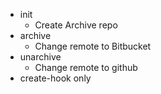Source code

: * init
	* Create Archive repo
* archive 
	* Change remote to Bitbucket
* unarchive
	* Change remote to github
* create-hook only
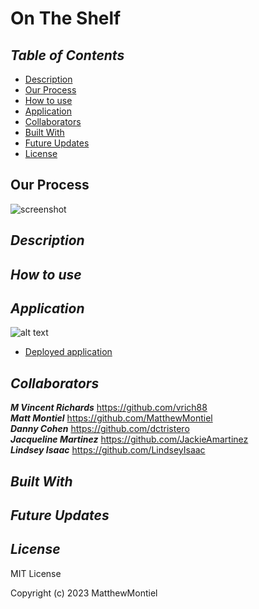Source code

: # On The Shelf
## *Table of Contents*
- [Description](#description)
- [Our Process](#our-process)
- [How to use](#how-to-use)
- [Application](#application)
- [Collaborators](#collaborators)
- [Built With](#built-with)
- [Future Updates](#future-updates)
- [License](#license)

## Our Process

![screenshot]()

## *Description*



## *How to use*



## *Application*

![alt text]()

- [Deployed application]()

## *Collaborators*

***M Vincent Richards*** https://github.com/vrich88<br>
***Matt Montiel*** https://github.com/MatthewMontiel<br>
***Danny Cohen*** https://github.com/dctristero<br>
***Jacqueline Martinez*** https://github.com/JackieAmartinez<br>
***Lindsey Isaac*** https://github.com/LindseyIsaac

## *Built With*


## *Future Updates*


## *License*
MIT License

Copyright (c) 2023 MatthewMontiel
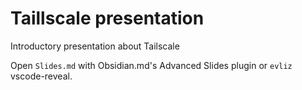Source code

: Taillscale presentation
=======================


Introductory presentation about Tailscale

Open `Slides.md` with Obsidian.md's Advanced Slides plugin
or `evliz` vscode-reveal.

——————

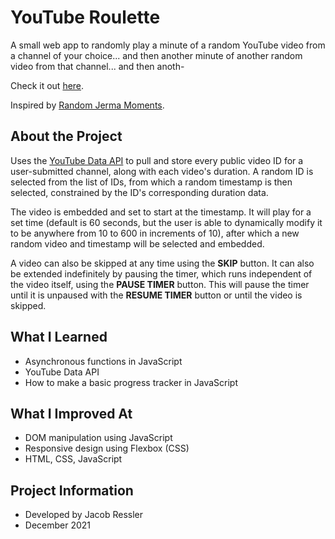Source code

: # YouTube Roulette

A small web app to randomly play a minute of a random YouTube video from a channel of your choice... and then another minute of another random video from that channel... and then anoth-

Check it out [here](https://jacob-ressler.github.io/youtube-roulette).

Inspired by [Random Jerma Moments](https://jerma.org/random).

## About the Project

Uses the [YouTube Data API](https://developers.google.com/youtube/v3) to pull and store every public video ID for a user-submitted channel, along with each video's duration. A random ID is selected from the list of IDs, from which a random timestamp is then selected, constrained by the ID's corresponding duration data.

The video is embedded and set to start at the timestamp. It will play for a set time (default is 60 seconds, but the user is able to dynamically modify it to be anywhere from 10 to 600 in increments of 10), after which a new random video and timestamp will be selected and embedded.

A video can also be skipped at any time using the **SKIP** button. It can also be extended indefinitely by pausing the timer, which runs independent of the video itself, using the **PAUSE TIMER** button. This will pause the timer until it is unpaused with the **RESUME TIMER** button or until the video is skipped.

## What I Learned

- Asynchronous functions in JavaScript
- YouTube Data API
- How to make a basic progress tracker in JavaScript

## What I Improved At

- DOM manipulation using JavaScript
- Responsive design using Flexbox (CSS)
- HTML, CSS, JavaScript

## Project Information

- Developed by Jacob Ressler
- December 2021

——————

▸ **What this task involves**
Write out only the lines that run from the line containing "Inspired by [Random" through the line containing "## About the Project", both included, exactly as they appear above.

▸ **Solved exercise**
Inspired by [Random Jerma Moments](https://jerma.org/random).

## About the Project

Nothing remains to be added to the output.